If you stop by often, you may have noticed that things look a little different around here. We’re glad to finally share the results of our summer project—we updated our website!
Now, you might be wondering: why did we decide to update our website? After all, our last website was perfectly fine. The answer lies somewhere between creative restlessness and strategic evolution, with a healthy dose of self-awareness that comes with being in the business of making things beautiful and functional for others.

There are a few reasons we found ourselves knee-deep in design mockups when we could have been at the beach like normal people.
First, we genuinely enjoy our work—brand design, wordsmithing, the whole creative symphony. When you love what you do, that enthusiasm has a way of spilling over into every corner of your professional life. As we work on client projects, we learn new skills, discover shiny new tools, and inevitably find ourselves itching to experiment on our own digital playground. The urge to create and refine doesn’t clock out at five—this was at the heart of our website redesign strategy.
Second, as creatives, we are our own harshest critics. Nobody scrutinizes our website quite like we do. We’re the ones who notice that when a shade of blue feels 2% too saturated, or when a headline sounds like it’s trying a little too hard to sound clever (probably me). We’re the first (and quite possibly the only) ones to spot those design or wording choices that no longer fit us quite as well as they once did.
When you love what you do and hate when it doesn’t work perfectly, it creates a compelling tension, particularly for a young company like ours. Much of our individual expertise predates Amenable itself—our beloved ampersand has only been making its mark in the world for about four years, meaning that we inhabit a liminal space where we’re simultaneously seasoned professionals and a startup still finding its voice.
There’s something both thrilling and mildly terrifying about being a young organization with strong opinions about good design. You have the confidence that comes from knowing what you’re doing, coupled with the nagging suspicion that you might still be figuring out who “you” even are. Navigating that tension became a key part of our website redesign strategy.

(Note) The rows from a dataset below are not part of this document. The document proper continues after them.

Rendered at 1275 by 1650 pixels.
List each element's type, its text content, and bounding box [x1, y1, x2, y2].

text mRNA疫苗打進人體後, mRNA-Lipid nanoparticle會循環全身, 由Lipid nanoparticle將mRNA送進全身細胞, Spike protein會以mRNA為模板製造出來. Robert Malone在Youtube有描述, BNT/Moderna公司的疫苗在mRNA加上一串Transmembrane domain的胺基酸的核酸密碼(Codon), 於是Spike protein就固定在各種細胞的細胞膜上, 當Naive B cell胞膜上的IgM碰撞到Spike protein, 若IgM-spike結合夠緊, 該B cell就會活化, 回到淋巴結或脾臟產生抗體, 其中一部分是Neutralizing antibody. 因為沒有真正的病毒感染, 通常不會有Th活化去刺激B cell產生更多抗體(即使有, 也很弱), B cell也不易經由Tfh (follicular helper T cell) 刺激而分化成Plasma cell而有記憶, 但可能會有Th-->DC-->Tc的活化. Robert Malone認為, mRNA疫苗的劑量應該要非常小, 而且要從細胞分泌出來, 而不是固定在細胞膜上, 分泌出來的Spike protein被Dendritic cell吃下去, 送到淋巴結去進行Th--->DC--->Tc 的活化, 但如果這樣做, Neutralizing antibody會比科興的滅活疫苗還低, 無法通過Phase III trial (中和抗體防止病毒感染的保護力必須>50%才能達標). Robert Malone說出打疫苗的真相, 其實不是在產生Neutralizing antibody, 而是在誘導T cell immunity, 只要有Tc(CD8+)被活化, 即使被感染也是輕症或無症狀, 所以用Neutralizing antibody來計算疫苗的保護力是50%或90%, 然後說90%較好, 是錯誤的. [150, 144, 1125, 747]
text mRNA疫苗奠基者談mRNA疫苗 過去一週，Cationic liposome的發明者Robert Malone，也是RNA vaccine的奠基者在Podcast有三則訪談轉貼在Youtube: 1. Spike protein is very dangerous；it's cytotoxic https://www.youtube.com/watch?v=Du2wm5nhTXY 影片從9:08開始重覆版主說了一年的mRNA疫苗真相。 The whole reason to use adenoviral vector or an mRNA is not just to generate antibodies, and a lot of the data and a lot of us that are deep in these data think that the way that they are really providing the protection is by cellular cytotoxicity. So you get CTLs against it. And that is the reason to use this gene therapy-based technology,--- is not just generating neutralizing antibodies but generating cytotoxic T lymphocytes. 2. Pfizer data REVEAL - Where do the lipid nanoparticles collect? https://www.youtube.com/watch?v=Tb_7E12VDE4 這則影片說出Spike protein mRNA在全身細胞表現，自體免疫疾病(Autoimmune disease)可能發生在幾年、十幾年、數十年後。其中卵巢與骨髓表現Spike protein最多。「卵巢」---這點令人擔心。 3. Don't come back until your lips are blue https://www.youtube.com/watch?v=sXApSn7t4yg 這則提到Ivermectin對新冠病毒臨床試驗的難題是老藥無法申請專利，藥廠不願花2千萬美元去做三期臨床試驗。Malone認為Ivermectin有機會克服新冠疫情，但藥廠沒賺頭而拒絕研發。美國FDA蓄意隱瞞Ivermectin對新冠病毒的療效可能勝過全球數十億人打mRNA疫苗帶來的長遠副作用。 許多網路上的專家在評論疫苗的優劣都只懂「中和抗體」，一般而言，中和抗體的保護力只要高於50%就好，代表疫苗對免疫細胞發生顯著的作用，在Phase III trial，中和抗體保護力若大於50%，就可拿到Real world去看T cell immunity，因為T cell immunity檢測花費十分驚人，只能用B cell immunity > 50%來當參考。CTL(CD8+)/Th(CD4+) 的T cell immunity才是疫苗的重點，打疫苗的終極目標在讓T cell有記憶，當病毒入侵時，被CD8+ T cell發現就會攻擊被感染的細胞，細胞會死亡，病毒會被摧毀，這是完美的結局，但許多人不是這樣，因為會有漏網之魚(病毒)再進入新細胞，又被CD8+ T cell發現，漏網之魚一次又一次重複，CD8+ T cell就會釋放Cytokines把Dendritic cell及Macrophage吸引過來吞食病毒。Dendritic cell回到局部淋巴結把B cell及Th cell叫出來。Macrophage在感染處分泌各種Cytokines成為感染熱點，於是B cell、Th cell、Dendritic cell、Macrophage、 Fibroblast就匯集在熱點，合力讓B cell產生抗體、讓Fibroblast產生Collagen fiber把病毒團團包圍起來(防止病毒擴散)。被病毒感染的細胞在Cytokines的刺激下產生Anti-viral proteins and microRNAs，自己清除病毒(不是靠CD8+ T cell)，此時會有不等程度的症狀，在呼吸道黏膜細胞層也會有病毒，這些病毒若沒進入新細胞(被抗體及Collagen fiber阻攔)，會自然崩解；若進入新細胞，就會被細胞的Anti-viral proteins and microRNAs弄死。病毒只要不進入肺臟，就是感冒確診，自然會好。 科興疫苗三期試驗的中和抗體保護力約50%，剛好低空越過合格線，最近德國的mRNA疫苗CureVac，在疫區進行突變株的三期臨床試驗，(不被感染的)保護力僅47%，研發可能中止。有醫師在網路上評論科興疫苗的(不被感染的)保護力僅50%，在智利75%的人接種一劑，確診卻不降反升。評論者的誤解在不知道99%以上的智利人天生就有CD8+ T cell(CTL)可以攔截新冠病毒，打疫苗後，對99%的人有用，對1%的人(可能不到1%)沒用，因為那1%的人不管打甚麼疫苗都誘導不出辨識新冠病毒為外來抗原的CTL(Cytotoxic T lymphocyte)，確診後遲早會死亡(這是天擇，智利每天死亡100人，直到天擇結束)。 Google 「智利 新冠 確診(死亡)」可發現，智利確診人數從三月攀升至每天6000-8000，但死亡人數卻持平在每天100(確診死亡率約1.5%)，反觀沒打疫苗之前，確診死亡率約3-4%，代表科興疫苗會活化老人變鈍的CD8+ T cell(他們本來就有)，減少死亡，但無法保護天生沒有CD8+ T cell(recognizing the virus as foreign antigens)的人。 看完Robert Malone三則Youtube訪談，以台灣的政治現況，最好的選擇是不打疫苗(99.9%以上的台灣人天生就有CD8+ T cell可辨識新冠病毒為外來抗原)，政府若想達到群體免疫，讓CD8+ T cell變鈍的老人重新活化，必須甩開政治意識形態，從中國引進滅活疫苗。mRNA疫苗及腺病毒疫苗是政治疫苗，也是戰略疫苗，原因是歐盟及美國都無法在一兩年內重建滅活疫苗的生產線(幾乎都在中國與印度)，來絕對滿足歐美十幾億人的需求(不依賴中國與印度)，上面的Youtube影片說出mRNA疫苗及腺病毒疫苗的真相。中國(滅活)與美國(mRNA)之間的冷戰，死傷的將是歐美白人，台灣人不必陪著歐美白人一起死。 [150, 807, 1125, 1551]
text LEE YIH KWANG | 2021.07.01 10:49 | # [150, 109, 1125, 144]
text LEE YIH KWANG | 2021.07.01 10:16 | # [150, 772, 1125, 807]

As we dove into this project, we found ourselves wrestling with the strategy behind our website redesign and asking deeper questions that go well beyond font choices and color palettes:
What’s the difference between motion and movement? Sometimes we mistake something new for something better.
In the same way, we can easily confuse motion (change for change’s sake, digital rearranging of deck chairs, the creative equivalent of cleaning your room by shoving everything into the closet) with genuine movement, which implies growth and upward trajectory.
With our website, we needed to ensure we were moving toward clarity, rather than just…moving. Every design decision had to survive brutal interrogation: Does this serve our clients better? Does it communicate our values more effectively? Or are we just scratching a creative itch while pretending there’s strategy involved?
The temptation to change things simply because you can is real. But restraint, we’ve learned, is often the more circumspect choice when it comes to website redesign strategy.
Are we interpreting our growing pains correctly? When you’re twelve and your knees ache, that’s normal—uncomfortable, but expected. But when you’re thirty and your knees ache, you may need to see a doctor—or at least to admit that marathon training in slides wasn’t your brightest idea.
As a young organization, we’ve had to resist overreacting to normal growing pains while remaining alert to genuine problems that need attention. Sometimes the answer is to stick it out and trust the process. Other times, the solution might be as simple as getting more potassium in your system—addressing a basic need that’s been overlooked.
Discerning the difference between temporary discomfort and fundamental misalignment requires both patience and honest self-assessment
Here’s a truth that might sting a little: boredom is rarely external. Change can feel energizing, but it’s almost never the cure for creative restlessness.
If you’re “bored” with your website, simply tossing in new colors or adding a new typeface (which, full transparency, we absolutely did) won’t fix what’s really bothering you. Those updates can be valuable evolutions, but if your updates are driven solely by aesthetic whims or the urge to chase trends, that boredom will boomerang back eventually. You’ll find yourself right back where you started, just with a different site map.
The real antidote to creative ennui lies in ensuring your brand continues to serve your mission effectively and authentically. That’s why a thoughtful website redesign strategy has to focus on deeper alignment, not just surface-level change. When your visual identity actually aligns with your values and connects meaningfully with your audience, boredom becomes irrelevant.

If, like us this summer, you’re trying to figure out when change is necessary versus when it’s just an expensive distraction, these same principles apply.
The next time you feel the irresistible urge to shake things up, pause and interrogate your motives: Are you seeking motion or movement? Are you treating growing pains as problems—or ignoring problems as growing pains? Are you solving boredom at its source, or just rearranging the symptoms? These are the kinds of questions that shape a meaningful website redesign strategy.
So, we updated our website. We added some lovely new colors, played with typography, and generally made things prettier. But more significantly, we used the process to examine who we are, where we’re headed, and how we want to show up in the world.
Welcome to the new slightly updated Amenable. We think you’re going to like what we’ve been building.